Throughout the past decade, AI has been driving what many consider to be the next industrial revolution—one that requires an entirely new kind of infrastructure.
Beneath the surface of prominent AI platforms, the AI boom is being driven by a race to build the cloud infrastructure to support these large models.
One company at the heart of this revolution is CoreWeave. Since its inception in 2017, CoreWeave initially focused on the cryptocurrency market but pivoted in 2019 to specialize in AI infrastructure. Since then, it has become a major player in this sector. With over 250,000 Graphics Processing Units (GPUs) running today, the company has earned the title of the “AI Hyperscaler.”
The company’s goal is to fill the major gap in the market—traditional cloud systems simply aren’t built to handle AI applications.
“The cloud that was built for hosting websites, storing data lakes and running web apps is not the right engineering solution for the cloud that has to be built for running artificial intelligence—they’re very different types of workloads,” CoreWeave co-founder and Chief Development Officer Brannin McBee ‘04 said.
The massive processing power required for AI has created unprecedented demand for specialized cloud solutions.
“AI takes a lot of processing power,” Computer Science Department Chair Kurt Tholking said. “If you move that to the cloud, which is what CoreWeave was trying to do, then they can scale, share resources, implement those resources at a faster rate than you could if you had to go out and buy a server.”
The company recently secured an $11.9 billion contract with OpenAI and maintains long-standing partnerships with some of the world’s biggest industry leaders such as NVIDIA, Microsoft and IBM.
On March 28, CoreWeave launched its initial public offering (IPO), which raised $1.5 billion, making it the largest IPO of 2025. Currently, it is the only publicly traded company explicitly focused on cloud services for AI.
“Going public was an important step for us to service the demand profile of our clients,” McBee said. “To meet that demand, we needed more scalable ways of financing that demand, and you unlock different financing mechanisms as you move into the public markets.”
After graduating from St. Mark’s and earning a finance degree from the University of Colorado, McBee’s journey began as a proprietary trader in the hedge fund industry. His time as a trader served as a training ground where he sharpened both his technical skills and mentality, learning to confront his failures and grow from those experiences.
After a decade of hard work, he felt that he had achieved both the financial security and the confidence to bet on something bigger.
“Startups are hard when you’re underfunded,” McBee said. “Startups are hard when you don’t have something to fall back on. My startup would not have been successful if I hadn’t had a decade of very successful commodity trading. But I knew I could gamble a couple years on trying to make something work and then fall back on another career.”

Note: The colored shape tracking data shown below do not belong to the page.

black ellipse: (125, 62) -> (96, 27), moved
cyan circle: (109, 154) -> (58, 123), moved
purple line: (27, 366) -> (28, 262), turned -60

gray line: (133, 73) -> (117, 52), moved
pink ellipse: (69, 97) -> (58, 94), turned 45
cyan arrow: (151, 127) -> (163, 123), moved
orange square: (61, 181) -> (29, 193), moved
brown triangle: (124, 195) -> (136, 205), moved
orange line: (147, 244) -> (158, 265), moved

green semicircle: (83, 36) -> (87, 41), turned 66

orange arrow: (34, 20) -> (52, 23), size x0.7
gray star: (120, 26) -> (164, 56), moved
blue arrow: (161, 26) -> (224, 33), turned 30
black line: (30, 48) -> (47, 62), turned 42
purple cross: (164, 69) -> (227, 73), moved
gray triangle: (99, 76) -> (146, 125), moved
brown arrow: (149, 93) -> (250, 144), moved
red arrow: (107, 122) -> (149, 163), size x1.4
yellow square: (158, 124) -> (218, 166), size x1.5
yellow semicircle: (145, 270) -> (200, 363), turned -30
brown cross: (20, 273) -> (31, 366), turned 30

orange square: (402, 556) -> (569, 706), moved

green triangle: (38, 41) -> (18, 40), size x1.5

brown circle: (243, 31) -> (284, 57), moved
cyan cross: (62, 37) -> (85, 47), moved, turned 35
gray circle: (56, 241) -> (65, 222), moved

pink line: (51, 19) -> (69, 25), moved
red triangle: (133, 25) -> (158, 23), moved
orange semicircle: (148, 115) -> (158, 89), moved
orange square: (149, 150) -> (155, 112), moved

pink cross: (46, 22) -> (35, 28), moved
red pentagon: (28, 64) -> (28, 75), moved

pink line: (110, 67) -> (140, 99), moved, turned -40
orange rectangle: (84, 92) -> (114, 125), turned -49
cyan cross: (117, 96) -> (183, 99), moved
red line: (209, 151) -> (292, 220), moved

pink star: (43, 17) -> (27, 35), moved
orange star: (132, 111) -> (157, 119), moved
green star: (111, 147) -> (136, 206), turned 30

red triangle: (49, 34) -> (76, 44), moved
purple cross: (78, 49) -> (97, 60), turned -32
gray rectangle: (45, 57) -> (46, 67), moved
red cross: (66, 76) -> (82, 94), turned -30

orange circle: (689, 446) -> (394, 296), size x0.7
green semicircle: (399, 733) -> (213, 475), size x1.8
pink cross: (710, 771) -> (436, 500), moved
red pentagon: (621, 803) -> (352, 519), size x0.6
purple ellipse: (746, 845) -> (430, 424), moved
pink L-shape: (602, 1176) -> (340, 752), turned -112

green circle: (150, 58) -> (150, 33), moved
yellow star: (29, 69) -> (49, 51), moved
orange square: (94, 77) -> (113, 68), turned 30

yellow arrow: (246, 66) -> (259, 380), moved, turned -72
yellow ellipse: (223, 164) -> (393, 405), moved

Now, eight years after co-founding the company, McBee’s efforts have been pivotal in shaping CoreWeave’s growth. As Chief Development Officer, he’s responsible for raising capital — leading the IPO process, managing investments and closing major mergers and acquisitions.
Following a $213 million revenue jump from $16 million in 2022 to $229 million in 2023, CoreWeave followed it with over a 730 percent jump from $229 million in 2023 to $1.9 billion in 2024. Now, the company is racing to sustain its rapid expansion, with internal projections estimating that it could reach $8 billion this year.
“We’re taking on these massive industrial-age era projects yet again, but in an immensely short time frame,” McBee said. “It’s like saying ‘we need to build this giant railroad network in the next three to five years.’ That’s the scale of what we’re looking at.”
With the rise of more visible and powerful generative tools, the conversation has shifted from quiet integration to global transformation.
“With a technology that’s able to simultaneously disrupt and be integrated into nearly every sector on the planet, we’re talking about massive changes at every level,” McBee said.
As for the future of AI, the potential is limitless, as both students and professionals continue to adapt.
“(The demand for AI infrastructure) is definitely going to keep growing, maybe not at the rate it’s been growing the last couple of years as more and more companies have been adopting it,” Tholking said. “(People) have to look for ways to make themselves relevant and be able to work with AI.”
With CoreWeave at the forefront of the AI revolution, McBee’s ability to embrace failure has become one of his greatest strengths, a mindset that he credits to his time at St. Mark’s, where he first learned the value of critical thinking and resilience in overcoming challenges.
“St. Mark’s offered a unique level of autonomy—an ability to figure stuff out on your own,” McBee said. “For me, that sat less in direct classroom work, and it was actually more in the photography program because it encouraged failure. And that’s a really tough thing to teach in a strictly academic environment.”
Ultimately, he sees this mindset as the foundation of his success, one that will continue to propel CoreWeave to a bright future driving the AI revolution.
“The thing that has been most impactful for me is this concept around failing forward,” McBee said. “It’s a tough thing to teach, but it’s something that’s so important to get an early recognition of. People want to see that failure. They want to see that willingness to try something, to acknowledge that they were wrong, to fix what they were wrong about and to keep going forward. And I think that’s one of the more important fundamental aspects to the way that I’ve approached both my personal life and my public life.”